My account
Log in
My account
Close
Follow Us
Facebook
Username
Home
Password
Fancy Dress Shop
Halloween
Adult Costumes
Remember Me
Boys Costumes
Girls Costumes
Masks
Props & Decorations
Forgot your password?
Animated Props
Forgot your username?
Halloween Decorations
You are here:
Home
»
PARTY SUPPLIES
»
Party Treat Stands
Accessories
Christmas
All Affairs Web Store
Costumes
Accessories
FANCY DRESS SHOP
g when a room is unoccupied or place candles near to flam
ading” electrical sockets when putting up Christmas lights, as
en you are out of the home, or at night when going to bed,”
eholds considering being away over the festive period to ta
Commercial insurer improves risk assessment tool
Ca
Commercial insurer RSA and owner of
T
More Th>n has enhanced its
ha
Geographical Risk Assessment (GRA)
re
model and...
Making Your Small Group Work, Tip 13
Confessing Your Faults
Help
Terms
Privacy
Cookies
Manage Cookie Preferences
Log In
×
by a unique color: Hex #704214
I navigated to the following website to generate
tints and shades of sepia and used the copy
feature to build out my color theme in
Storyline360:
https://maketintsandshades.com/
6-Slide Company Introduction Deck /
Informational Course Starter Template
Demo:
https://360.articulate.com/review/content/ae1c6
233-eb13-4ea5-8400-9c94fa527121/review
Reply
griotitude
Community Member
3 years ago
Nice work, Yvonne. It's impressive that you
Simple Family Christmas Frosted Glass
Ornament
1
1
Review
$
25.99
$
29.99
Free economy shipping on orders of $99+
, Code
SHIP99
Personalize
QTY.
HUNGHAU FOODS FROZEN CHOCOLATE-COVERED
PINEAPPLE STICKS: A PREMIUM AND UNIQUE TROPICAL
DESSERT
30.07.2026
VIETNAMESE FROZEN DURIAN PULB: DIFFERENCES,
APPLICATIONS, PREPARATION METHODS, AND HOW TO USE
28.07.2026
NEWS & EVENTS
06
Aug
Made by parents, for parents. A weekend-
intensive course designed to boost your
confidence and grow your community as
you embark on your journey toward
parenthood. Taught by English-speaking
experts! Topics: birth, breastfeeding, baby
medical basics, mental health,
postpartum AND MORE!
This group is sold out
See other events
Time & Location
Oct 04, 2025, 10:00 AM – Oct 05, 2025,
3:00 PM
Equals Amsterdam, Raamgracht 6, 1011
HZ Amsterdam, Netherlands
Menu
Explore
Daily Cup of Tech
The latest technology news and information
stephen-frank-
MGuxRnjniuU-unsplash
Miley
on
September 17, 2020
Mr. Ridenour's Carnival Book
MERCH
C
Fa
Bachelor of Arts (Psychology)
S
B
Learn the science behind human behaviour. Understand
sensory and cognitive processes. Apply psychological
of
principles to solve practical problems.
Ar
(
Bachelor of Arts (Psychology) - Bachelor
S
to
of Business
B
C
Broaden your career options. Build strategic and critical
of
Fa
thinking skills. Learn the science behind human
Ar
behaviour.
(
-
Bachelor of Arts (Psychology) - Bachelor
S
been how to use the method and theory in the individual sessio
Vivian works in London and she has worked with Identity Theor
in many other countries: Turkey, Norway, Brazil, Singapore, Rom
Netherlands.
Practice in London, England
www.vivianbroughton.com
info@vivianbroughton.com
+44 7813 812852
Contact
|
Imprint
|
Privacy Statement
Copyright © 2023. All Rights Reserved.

● ● ● ●

Problem statement
Write out the lines of the entries, starting with the very first line and going on through the line containing "Halloween Decorations", as a numbered list, leaving out any blank lines.

Solution to this problem
1. My account
2. Log in
3. My account
4. Close
5. Follow Us
6. Facebook
7. Username
8. Home
9. Password
10. Fancy Dress Shop
11. Halloween
12. Adult Costumes
13. Remember Me
14. Boys Costumes
15. Girls Costumes
16. Masks
17. Props & Decorations
18. Forgot your password?
19. Animated Props
20. Forgot your username?
21. Halloween Decorations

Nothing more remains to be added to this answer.